* WORK TO COMPLETE
Format the item text from the line containing "Rensa avlopp dusch" through the line containing "Been There Series マ" as a JSON list of strings, one string per line, with blank lines omitted. Leave out the pictures.

-.-.-

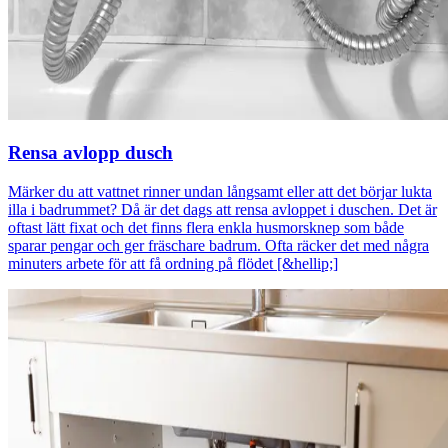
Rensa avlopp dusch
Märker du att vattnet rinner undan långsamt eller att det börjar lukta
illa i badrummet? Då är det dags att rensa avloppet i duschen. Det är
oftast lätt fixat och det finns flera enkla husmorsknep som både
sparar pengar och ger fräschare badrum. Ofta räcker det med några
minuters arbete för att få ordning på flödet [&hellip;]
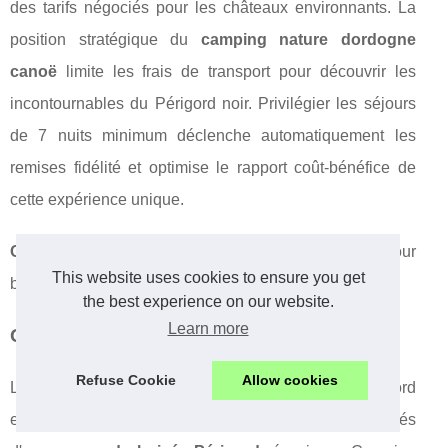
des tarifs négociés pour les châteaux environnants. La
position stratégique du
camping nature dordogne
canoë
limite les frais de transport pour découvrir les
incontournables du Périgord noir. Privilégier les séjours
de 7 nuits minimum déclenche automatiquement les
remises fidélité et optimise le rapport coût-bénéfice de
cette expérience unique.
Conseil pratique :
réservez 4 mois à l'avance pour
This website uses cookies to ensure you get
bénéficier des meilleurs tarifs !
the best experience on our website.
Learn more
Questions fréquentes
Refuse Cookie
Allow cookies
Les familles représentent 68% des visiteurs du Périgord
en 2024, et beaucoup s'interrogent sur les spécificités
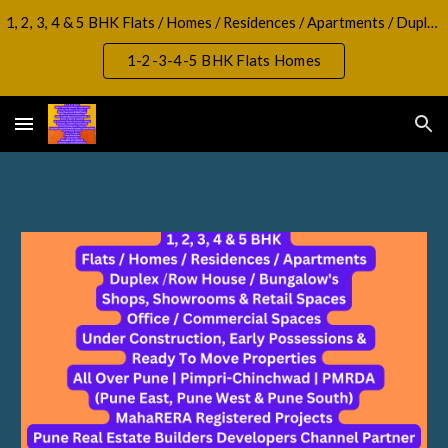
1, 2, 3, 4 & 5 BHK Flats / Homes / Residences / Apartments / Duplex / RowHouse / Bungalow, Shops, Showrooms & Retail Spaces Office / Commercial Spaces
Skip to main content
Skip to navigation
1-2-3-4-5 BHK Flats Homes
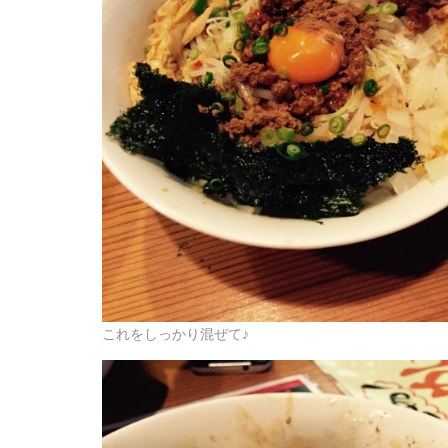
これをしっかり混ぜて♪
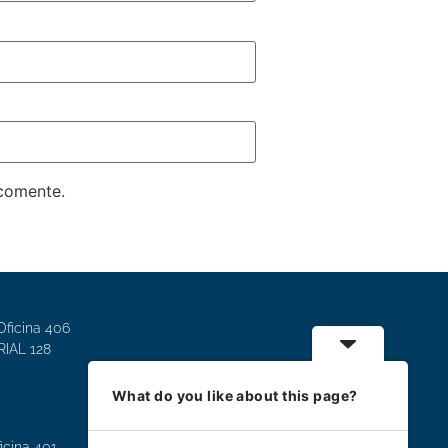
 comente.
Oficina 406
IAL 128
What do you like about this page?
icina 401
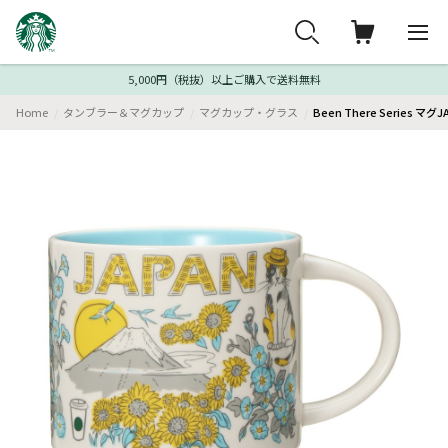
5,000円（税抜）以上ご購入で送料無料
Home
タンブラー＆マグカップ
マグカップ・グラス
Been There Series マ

-.-.-

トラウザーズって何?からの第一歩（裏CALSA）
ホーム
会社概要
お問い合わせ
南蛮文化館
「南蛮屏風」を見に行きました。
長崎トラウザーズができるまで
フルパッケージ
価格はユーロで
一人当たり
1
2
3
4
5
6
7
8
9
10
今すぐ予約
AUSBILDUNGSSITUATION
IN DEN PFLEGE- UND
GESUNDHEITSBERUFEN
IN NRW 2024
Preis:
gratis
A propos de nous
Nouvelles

-.-.-

* SOLUTION TO THE PROBLEM
[
  "Rensa avlopp dusch",
  "Märker du att vattnet rinner undan långsamt eller att det börjar lukta",
  "illa i badrummet? Då är det dags att rensa avloppet i duschen. Det är",
  "oftast lätt fixat och det finns flera enkla husmorsknep som både",
  "sparar pengar och ger fräschare badrum. Ofta räcker det med några",
  "minuters arbete för att få ordning på flödet [&hellip;]",
  "des tarifs négociés pour les châteaux environnants. La",
  "position stratégique du",
  "camping nature dordogne",
  "canoë",
  "limite les frais de transport pour découvrir les",
  "incontournables du Périgord noir. Privilégier les séjours",
  "de 7 nuits minimum déclenche automatiquement les",
  "remises fidélité et optimise le rapport coût-bénéfice de",
  "cette expérience unique.",
  "Conseil pratique :",
  "réservez 4 mois à l'avance pour",
  "This website uses cookies to ensure you get",
  "bénéficier des meilleurs tarifs !",
  "the best experience on our website.",
  "Learn more",
  "Questions fréquentes",
  "Refuse Cookie",
  "Allow cookies",
  "Les familles représentent 68% des visiteurs du Périgord",
  "en 2024, et beaucoup s'interrogent sur les spécificités",
  "1, 2, 3, 4 & 5 BHK Flats / Homes / Residences / Apartments / Duplex / RowHouse / Bungalow, Shops, Showrooms & Retail Spaces Office / Commercial Spaces",
  "Skip to main content",
  "Skip to navigation",
  "1-2-3-4-5 BHK Flats Homes",
  "これをしっかり混ぜて♪",
  " comente.",
  "Oficina 406",
  "IAL 128",
  "What do you like about this page?",
  "icina 401",
  "5,000円（税抜）以上ご購入で送料無料",
  "Home",
  "タンブラー＆マグカップ",
  "マグカップ・グラス",
  "Been There Series マ"
]